Bellamy, 2009

In hindsight, the establishing shot of Claude Chabrol’s Bellamy showing a relaxed Paul Bellamy (Gérard Depardieu) trying to solve a crossword puzzle while on vacation at a well appointed country estate in Nîmes – an apparent compromise in destination from his wife, Françoise’s (Marie Bunel) suggestions to take a more exotic trip – serves as both hint and a ruse to the renowned police inspector’s ever-analytical personality.
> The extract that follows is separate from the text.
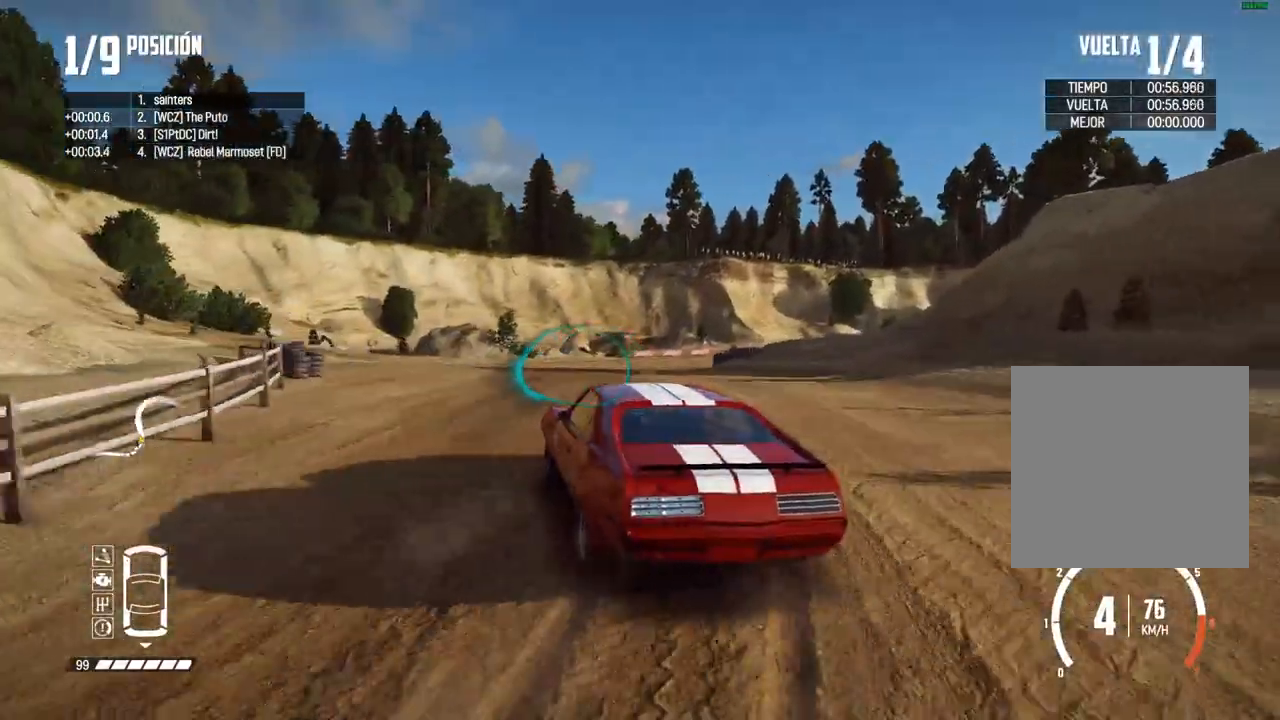
{"buttons": ["R2"], "left_stick": "center", "right_stick": "center", "events": [[33, "left_stick", "right"], [183, "left_stick", "center"], [300, "left_stick", "right"], [467, "left_stick", "center"]]}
Struggling to cope with the unexpected arrival of his troublesome, ne’er-do-well, younger brother Jacques (Clovis Cornillac) and visited by a stranger, Noël Gentil (Jacques Gamblin) who may have been involved in the unsolved disappearance of an industrialist named Emile Leullet, Bellamy is gradually pulled away from his seeming hibernation, seduced by the stranger’s tale of double lives, insurance fraud, a beautiful, young mistress (Vahina Giocante), a grieving, persecuted wife (Marie Matheron), and face-altering cosmetic surgery that seem worlds apart from his comfortable, settled life. Similar to Chabrol’s previous film, A Girl Cut in Two, the psychology of the pursuer not only shapes the narrative trajectory of the film, but also continually redefines his ambiguous motivation: an unmade bed opens up the possibility of an affair, a missing gun corroborates a theoretical pattern of self-destruction, an all-too-forthcoming suspect that suggests hidden, ulterior motives. Bookending with a shot of a motorist’s violent death on a desolate beach, the image suggests both a tragic conclusion and the ingredients of a new mystery – a paradoxical reflection of Bellamy’s own self-perpetuating puzzle quest.